1. ## Check Answers - Outcomes with colored balls

An urn contains 5 red, 4 white, and 3 blue numbered balls. We draw 3 together at random, with no order on the drawn balls.
i) How many possible outcomes are there?
ii) How many outcomes have one ball of each color?
iii) How many outcomes have at least 2 balls of the same color?
iv) If the drawing is uniformly random, about what percent of the time will we get at least 2 white balls?

i) 12 choose 3 = 220
ii) (5 choose 1)*(4 choose 1)*(3 choose 1) = 5*4*3 = 60
iii) (5 choose 2)+(5 choose 3)+(4 choose 2)+(4 choose 3)+(3 choose 2)+(3 choose 3) = 10+10+6+4+3+1 = 34 outcomes

iv) I made a table where k = 0,1,2,3 and k=#of white balls drawn
 k 0 1 2 3 Fraction 56/220 112/220 48/220 4/220 % 25.4 50.9 21.8 1.8

So I added 21.8% + 1.8% to get 23.6%

2. ## Re: Check Answers - Outcomes with colored balls

all the balls are numbered or just the blue ones?

3. ## Re: Check Answers - Outcomes with colored balls

i) and ii) look correct.
For iii), you are occasionally only choosing 2 balls. But, if there are at least two balls of the same color, then there is not one ball of each color.
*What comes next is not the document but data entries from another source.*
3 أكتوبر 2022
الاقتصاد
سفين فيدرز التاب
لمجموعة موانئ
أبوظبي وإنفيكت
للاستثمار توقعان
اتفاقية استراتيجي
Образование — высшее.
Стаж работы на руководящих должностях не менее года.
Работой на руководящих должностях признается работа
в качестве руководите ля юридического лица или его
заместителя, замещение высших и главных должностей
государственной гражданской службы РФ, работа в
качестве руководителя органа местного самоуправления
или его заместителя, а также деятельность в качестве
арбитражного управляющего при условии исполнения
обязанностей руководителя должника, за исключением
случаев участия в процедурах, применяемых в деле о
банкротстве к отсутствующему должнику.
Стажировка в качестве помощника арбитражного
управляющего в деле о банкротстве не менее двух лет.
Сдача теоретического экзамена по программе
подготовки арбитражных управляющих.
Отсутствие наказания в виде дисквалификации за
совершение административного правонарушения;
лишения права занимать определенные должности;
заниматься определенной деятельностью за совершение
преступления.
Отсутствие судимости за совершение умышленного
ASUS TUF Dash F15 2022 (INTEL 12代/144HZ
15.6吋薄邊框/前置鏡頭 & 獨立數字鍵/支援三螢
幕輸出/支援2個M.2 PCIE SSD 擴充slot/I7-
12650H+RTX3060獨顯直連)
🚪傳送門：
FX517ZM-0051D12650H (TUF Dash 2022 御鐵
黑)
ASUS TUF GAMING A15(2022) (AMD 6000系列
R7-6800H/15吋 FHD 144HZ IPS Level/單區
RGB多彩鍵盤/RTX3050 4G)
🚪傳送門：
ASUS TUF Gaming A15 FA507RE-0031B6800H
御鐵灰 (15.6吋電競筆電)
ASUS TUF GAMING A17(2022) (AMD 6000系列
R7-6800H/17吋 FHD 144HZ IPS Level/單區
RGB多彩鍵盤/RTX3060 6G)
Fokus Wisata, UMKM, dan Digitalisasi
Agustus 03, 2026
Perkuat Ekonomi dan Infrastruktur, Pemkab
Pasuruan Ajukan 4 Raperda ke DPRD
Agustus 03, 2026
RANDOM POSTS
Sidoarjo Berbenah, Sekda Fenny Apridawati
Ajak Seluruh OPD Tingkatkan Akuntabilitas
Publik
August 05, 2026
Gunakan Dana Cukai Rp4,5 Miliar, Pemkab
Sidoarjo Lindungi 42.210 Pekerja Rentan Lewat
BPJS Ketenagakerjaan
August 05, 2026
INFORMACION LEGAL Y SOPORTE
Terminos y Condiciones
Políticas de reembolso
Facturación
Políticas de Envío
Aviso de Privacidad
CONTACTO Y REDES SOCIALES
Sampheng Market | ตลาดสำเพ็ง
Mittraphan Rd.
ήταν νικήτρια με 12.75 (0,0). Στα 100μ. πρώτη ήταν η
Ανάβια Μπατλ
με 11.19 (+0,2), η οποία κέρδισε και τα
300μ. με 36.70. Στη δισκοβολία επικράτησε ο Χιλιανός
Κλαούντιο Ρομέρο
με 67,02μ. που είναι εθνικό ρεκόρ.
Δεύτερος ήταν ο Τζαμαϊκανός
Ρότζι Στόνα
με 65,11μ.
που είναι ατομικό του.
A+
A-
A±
You have 220 possible ways of drawing 3 balls and 60 of those ways result in a ball of each color being drawn, so there should be 220-60 = 160 possible ways to draw 2+ balls of the same color.

Let's check to make sure that is correct. Let's find all disjoint cases:
2 red balls, one non-red ball: $\binom{5}{2}\binom{7}{1} = 70$
3 red balls: $\binom{5}{3} = 10$
2 white balls, one non-white ball: $\binom{4}{2}\binom{8}{1} = 48$
3 white balls: $\binom{4}{3} = 4$
2 blue balls, one non-blue ball: $\binom{3}{2}\binom{9}{1} = 27$
3 blue balls: $\binom{3}{3} = 1$
Sum is 160, just as expected.

You have 4 correct.

4. ## Re: Check Answers - Outcomes with colored balls

Sorry that question was worded poorly. All balls are numbered, as a way to distinguish one from another but they are still just that, balls.